> [TASK INSTRUCTIONS]
Every line of the records that contains the string "right" counts once; give the total and nothing else.

-*-*-

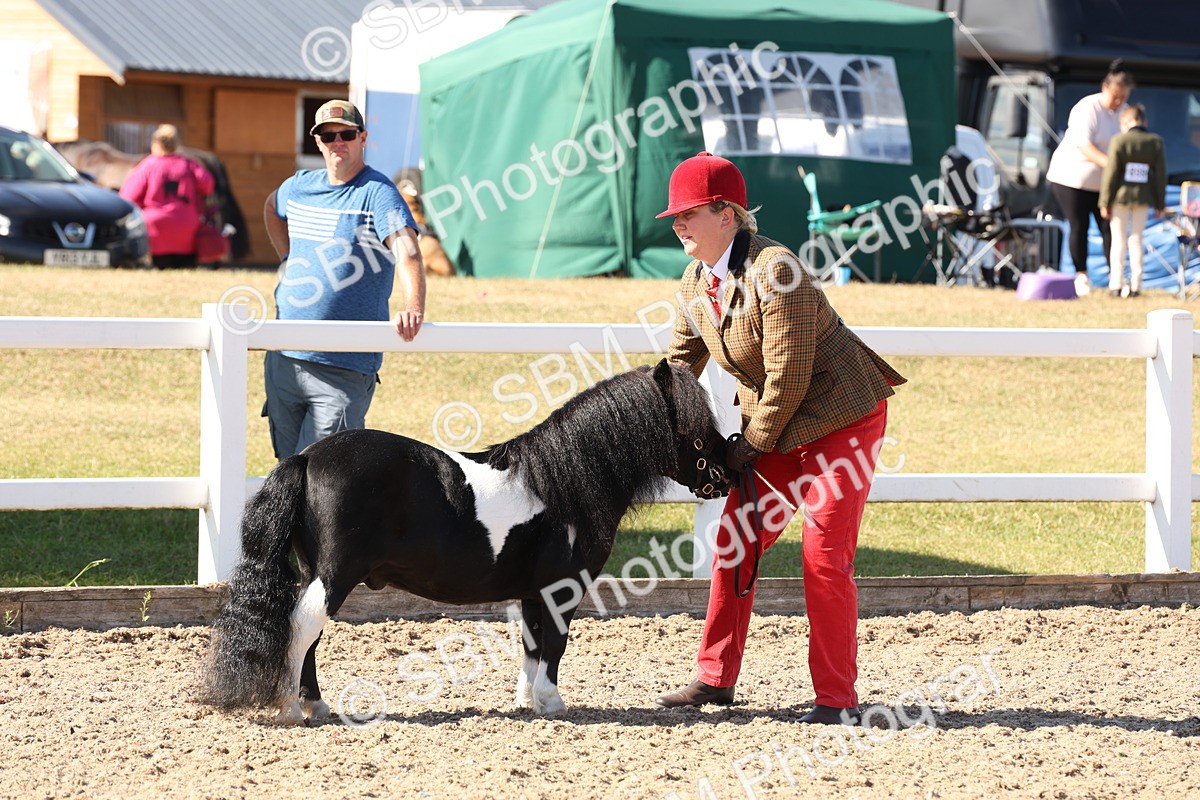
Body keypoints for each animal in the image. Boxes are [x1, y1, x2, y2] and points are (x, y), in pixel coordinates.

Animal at [199, 360, 730, 724]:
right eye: (697, 428)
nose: (728, 474)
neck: (566, 482)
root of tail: (307, 457)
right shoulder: (562, 588)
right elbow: (555, 644)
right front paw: (552, 702)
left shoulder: (531, 592)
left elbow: (531, 644)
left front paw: (526, 702)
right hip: (335, 574)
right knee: (304, 625)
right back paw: (293, 708)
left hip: (316, 573)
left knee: (308, 632)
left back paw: (316, 704)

-*-*-

> [TASK OUTPUT]
7